Defendant was convicted of the offenses of armed robbery, violation of the Georgia Firearms and Weapons Act (possessing a sawed-off shotgun having a barrel less than 18 inches in length and overall length less than 26 inches) and possession of a firearm by a convicted felon (after having been convicted of the felony of forgery in the first degree). Defendant appeals. Held:
1. Defendant was not here charged with recidivism but he contends that trying him for the offense of having been convicted of a felony and thereafter being in possession of a firearm (Code Ann. 26-2914; Ga. L. 1980, p. 1509 [Official Code of Georgia Annotated, 16-11-131, amended by Ga. L. 1982, p. 1171, 2, eff. November 1, 1982]), and the use of this charge during the trial and deliberation as to the counts for armed robbery and possession of the sawed-off shotgun, prejudiced his right to a fair trial by denial of due process and equal protection of the law. However, under the count for the possession of a firearm by a convicted felon an essential element of that count is his prior conviction of a felony and his possession thereafter of a firearm, in this instance a sawed-off shotgun. Code Ann. 26-2914, supra, has heretofore been distinguished from a general recidivist statute which relates only to punishment, and the issue raised by defendant is controlled adversely to him by the decision in Prather v. State, 247 Ga. 789
, 790 (2) (279 SE2d 697
). The Supreme Court holding therein that it was analogous to Ingram v. State, 237 Ga. 613
, 614 (2) (229 SE2d 416
), and did not impermissibly put his character in issue as same was a necessary element of the state's proof as to the crime charged. See also Biggers v. State, 162 Ga. App. 163
, 165 (2) (290 SE2d 159
). There is no merit in defendant's complaint.
2. Defendant next complains of the introduction into evidence of a mug shot of him which showed jail bars and three-way mirrors showing in the background, thus prejudicing his right to a fair trial by placing his character into evidence. Yet, such photographs have previously been held not to have impermissibly placed the defendant's character in issue in a number of cases. See in this connection Knight v. State, 243 Ga. 770
, 775 (3) (257 SE2d 182
); Lee v. State, 237 Ga. 179
, 180 (2) (227 SE2d 62
); Clark v. State, 159 Ga. App. 136
, 138 (3) (282 SE2d 752
), s.c. 249 Ga. 18 (287 SE2d 523)
. But compare the recent case of Stanley v. State, 250 Ga. 3 (295 SE2d 315)

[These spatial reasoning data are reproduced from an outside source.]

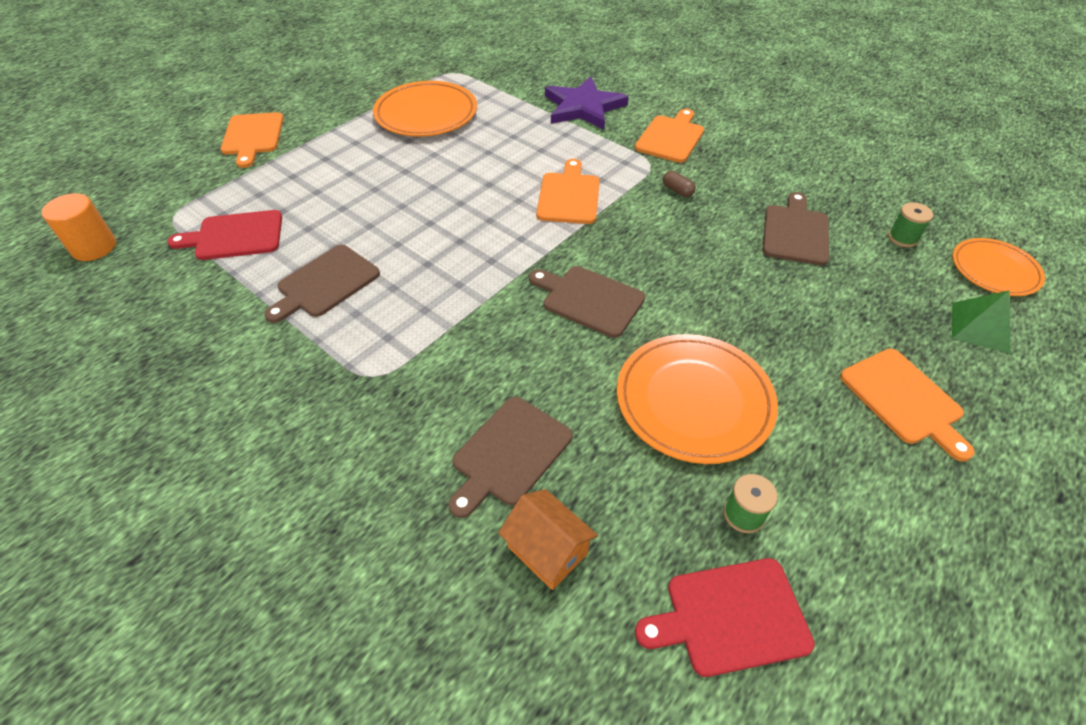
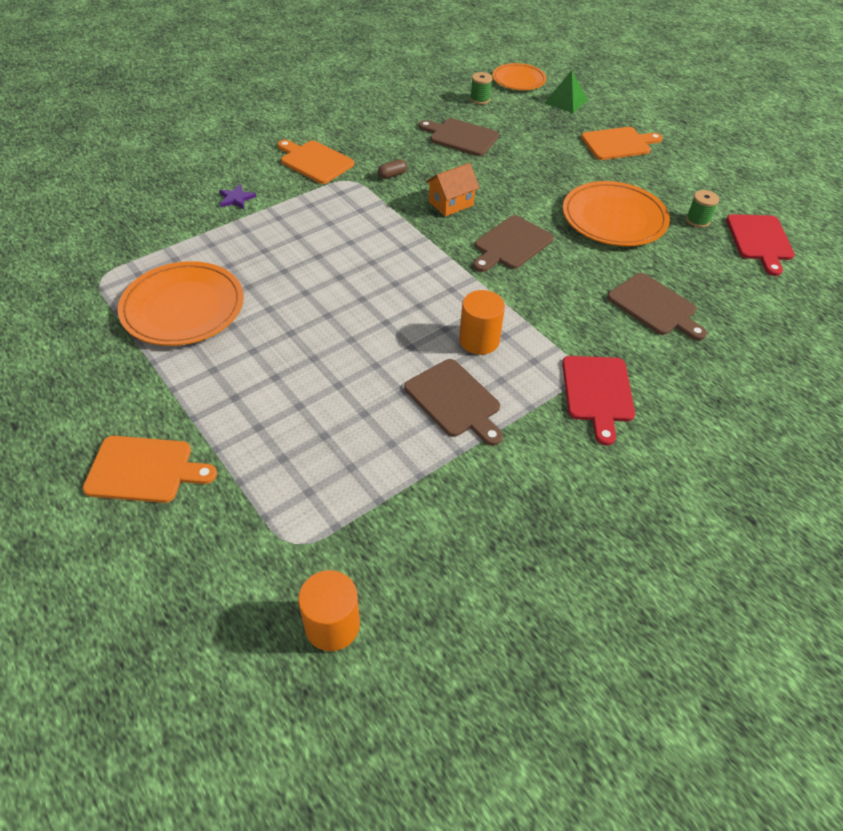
camera: 80 degrees left, 0 degrees up
(235, 236) = (356, 477): red cutting board -> red cutting board (597, 393)
(414, 291) = (479, 340): none -> orange cylinder
(547, 550) = (726, 300): orange house -> orange house (451, 203)
(569, 196) = (376, 232): orange cutting board -> none
(583, 107) = (236, 198): purple star -> purple star, size x0.43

although criticizing the practice in that case yet affirmed s.c. 161 Ga. App. 661 (2) (288 SE2d 683)
, for a different reason, the trial court in that case having ruled out the offensive testimony and properly instructed the jury not to consider the testimony with respect to the mug shots which had identified the defendant as having a prior record of a criminal offense or offenses. Nevertheless, the above cases control the situation in the case sub judice, and the admission here did not impermissibly place the defendant's character before the jury. There is no merit in this complaint.
3. The evidence submitted at the motion for new trial hearing did not support the claim that a juror was asleep or dozing during the trial. Further, it appears that the defendant himself witnessed the activity or inactivity of the juror, and no complaint was made at the time of its occurrence and prior to the case going to the jury and was raised for the first time before the trial court in defendant's motion for new trial. The findings of fact by the trial court are binding and controlling on the appellate courts and will not be disturbed unless clearly erroneous or wholly unsupported by the evidence. See Hanna Creative Enterprises v. Alterman Foods, 156 Ga. App. 376 (1) (274 SE2d 761)
; American Century Mortgage Investors v. Strickland, 138 Ga. App. 657
, 661 (1) (227 SE2d 460
). We find no merit in this Complaint.
Willis B. Sparks III, District Attorney, George F. Peterman III, Assistant District Attorney, for appellee.